Counting from the line that holds "pinky pip: (164, 226)", return each line exactly, through and including the last line of the entries.

(PROVIDED DATA begins)

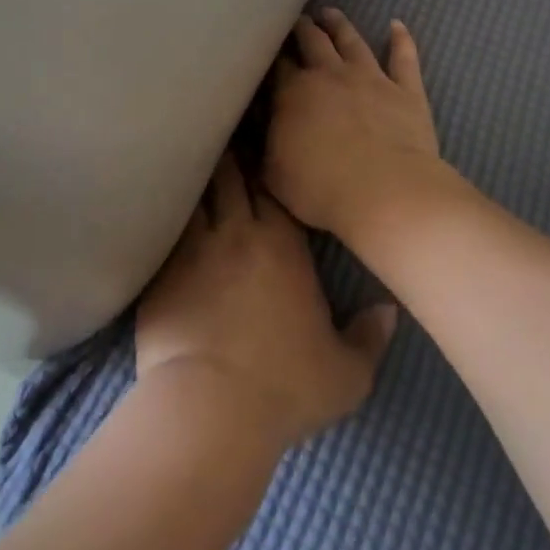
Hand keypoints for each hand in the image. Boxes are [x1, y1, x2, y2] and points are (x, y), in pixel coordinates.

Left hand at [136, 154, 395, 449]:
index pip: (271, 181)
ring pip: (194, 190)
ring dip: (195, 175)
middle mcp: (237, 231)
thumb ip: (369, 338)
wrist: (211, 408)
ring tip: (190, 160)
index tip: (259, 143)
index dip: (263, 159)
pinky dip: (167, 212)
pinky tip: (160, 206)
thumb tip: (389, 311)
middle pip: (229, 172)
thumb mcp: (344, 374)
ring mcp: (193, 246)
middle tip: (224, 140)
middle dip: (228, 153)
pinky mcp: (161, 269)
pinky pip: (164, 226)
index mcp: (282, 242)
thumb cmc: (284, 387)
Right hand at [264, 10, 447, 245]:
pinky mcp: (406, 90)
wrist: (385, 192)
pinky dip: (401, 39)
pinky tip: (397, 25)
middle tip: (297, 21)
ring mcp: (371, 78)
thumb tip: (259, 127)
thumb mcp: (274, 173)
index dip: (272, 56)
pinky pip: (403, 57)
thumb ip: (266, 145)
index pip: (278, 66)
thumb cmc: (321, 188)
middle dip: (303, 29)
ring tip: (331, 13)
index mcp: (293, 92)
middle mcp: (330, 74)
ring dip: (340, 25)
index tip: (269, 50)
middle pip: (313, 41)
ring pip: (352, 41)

(PROVIDED DATA ends)

**TASK OUTPUT:**
pinky pip: (164, 226)
index mcp: (282, 242)
thumb cmc: (284, 387)
Right hand at [264, 10, 447, 245]:
pinky mcp: (406, 90)
wrist: (385, 192)
pinky dip: (401, 39)
pinky tip: (397, 25)
middle tip: (297, 21)
ring mcp: (371, 78)
thumb tip: (259, 127)
thumb mcp: (274, 173)
index dip: (272, 56)
pinky pip: (403, 57)
thumb ip: (266, 145)
index pip: (278, 66)
thumb cmc: (321, 188)
middle dip: (303, 29)
ring tip: (331, 13)
index mcp: (293, 92)
middle mcp: (330, 74)
ring dip: (340, 25)
index tip: (269, 50)
middle pip: (313, 41)
ring pip: (352, 41)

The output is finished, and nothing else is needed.